Après prise en charge médico - chirurgicale d’une infection osseuse, la surveillance sera bien entendue avant tout clinique. On surveille le caractère inflammatoire de la cicatrice, les douleurs, la récupération fonctionnelle, un éventuel épanchement articulaire, etc. La surveillance est également biologique, avec des prises de sang régulières, permettant de confirmer la régression du syndrome inflammatoire biologique (globules blancs, CRP). Enfin, la surveillance comporte l’emploi régulier de radiographies, afin de vérifier la bonne tenue d’une prothèse, ou l’évolution vers la consolidation d’une pseudarthrose septique.
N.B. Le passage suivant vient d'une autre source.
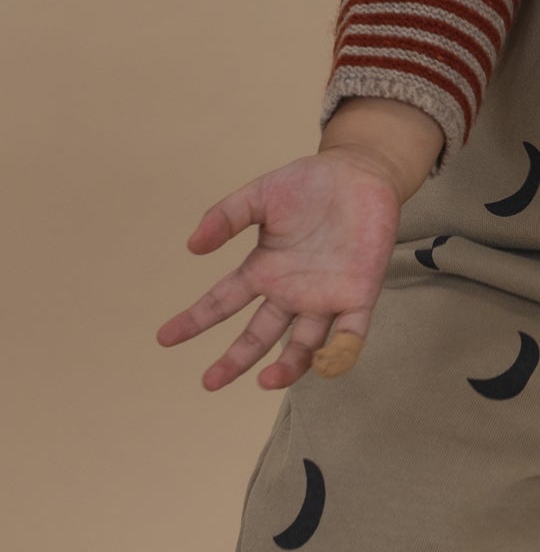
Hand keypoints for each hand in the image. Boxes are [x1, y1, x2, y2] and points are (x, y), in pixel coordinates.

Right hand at [155, 149, 402, 389]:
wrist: (362, 170)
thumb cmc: (310, 183)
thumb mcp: (261, 194)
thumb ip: (226, 215)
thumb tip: (192, 246)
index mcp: (264, 270)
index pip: (223, 302)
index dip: (195, 320)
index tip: (165, 337)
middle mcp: (290, 292)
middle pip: (258, 336)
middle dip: (234, 360)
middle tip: (211, 381)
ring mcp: (324, 297)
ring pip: (303, 345)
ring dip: (287, 368)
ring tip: (266, 380)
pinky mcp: (359, 295)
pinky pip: (350, 334)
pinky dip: (339, 353)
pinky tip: (324, 361)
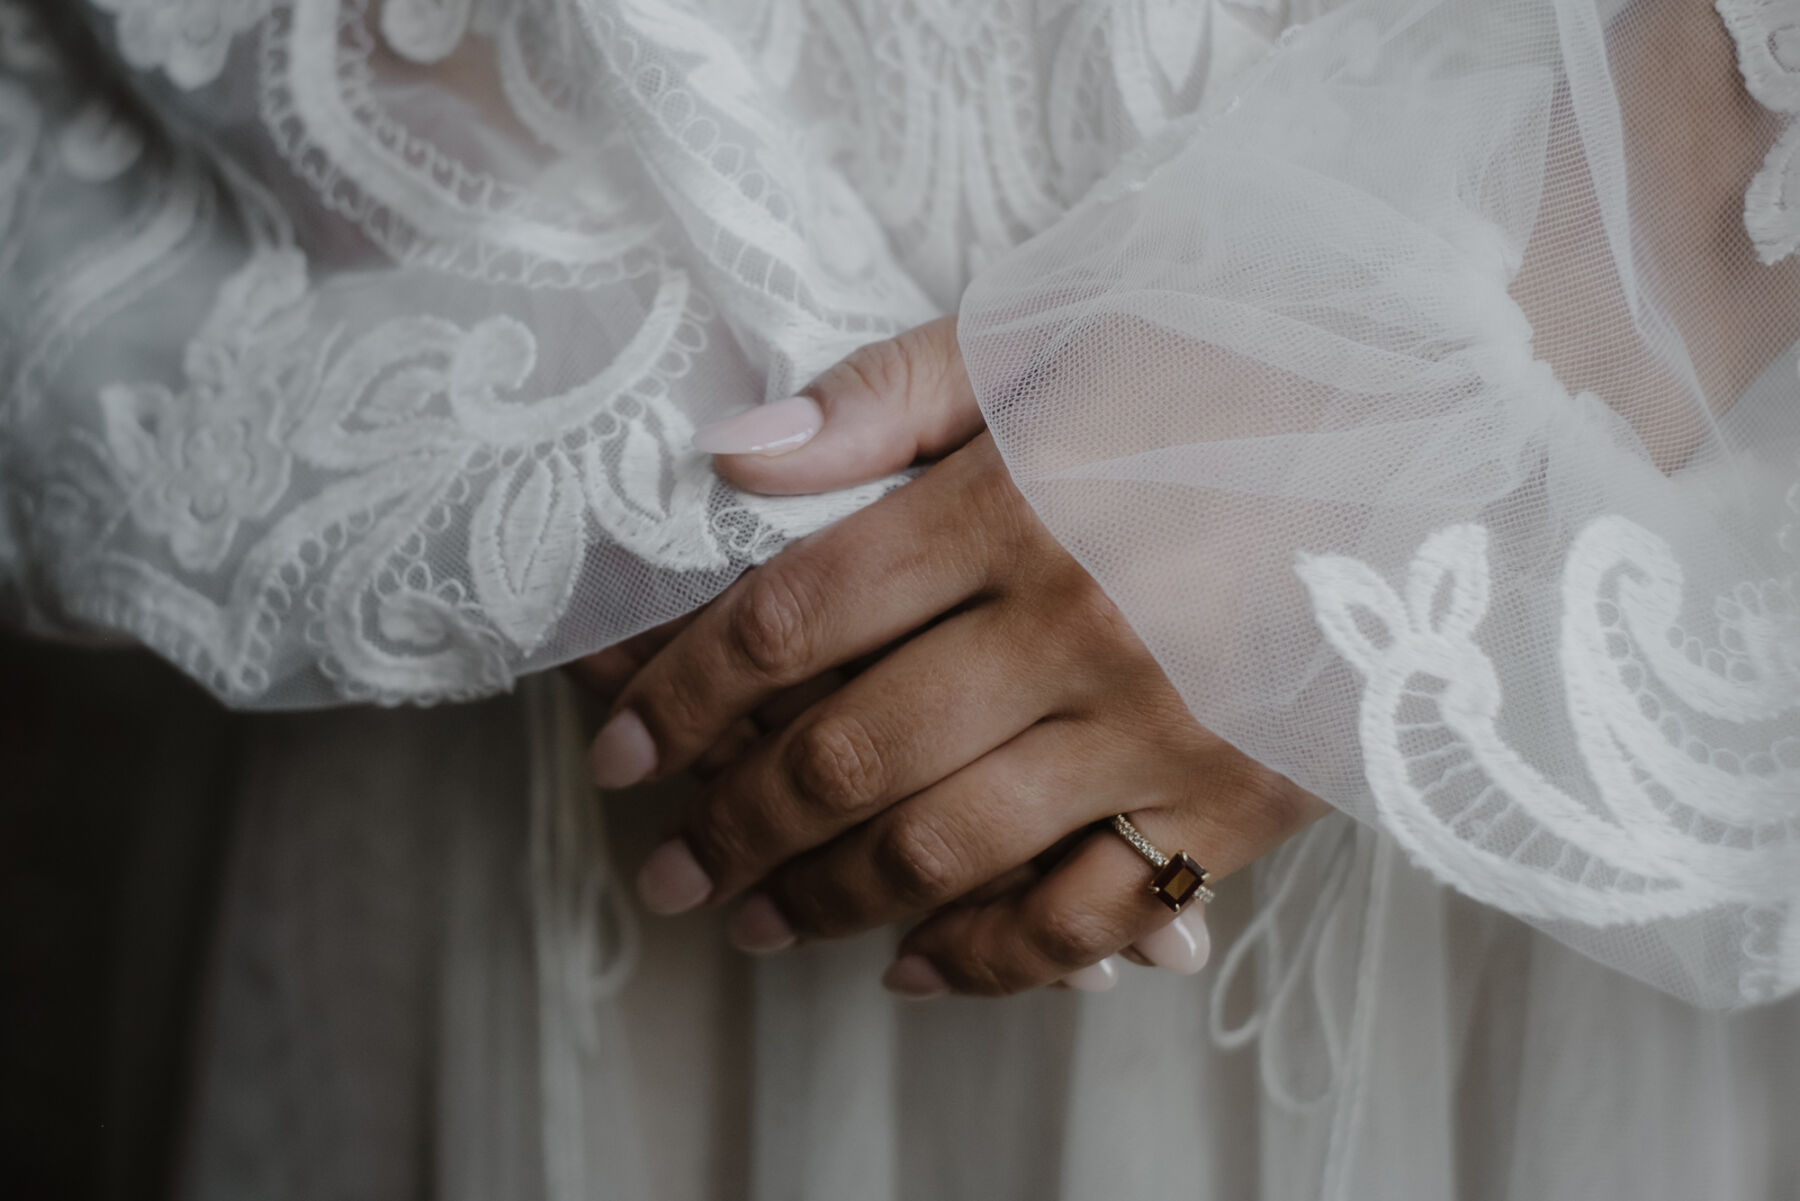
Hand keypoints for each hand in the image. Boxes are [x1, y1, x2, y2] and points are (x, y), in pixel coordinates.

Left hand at [584, 319, 1329, 995]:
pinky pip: (1087, 918)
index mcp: (1015, 505)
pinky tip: (911, 968)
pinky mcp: (1237, 801)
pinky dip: (988, 962)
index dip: (681, 692)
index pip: (791, 620)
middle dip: (728, 825)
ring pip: (947, 853)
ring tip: (749, 923)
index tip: (622, 748)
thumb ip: (887, 395)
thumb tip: (726, 453)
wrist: (1460, 421)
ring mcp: (1158, 730)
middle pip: (847, 756)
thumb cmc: (1243, 361)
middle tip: (661, 867)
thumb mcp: (1062, 338)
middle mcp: (1074, 630)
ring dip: (824, 901)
Quand tous ces paramètres sont favorables, et après une durée de traitement bien établie (généralement 90 jours), on autorise l’arrêt des antibiotiques. Il faut alors être vigilant quant à un éventuel réveil infectieux, et donc poursuivre la surveillance clinique et biologique pendant quelques semaines.

 

Ainsi, les infections ostéoarticulaires constituent des problèmes complexes, nécessitant une prise en charge multidisciplinaire associant, en plus du chirurgien, les infectiologues, bactériologues, anesthésistes etc. Tous décident, en collaboration, du meilleur traitement à proposer, dans la situation précise présentée par le patient.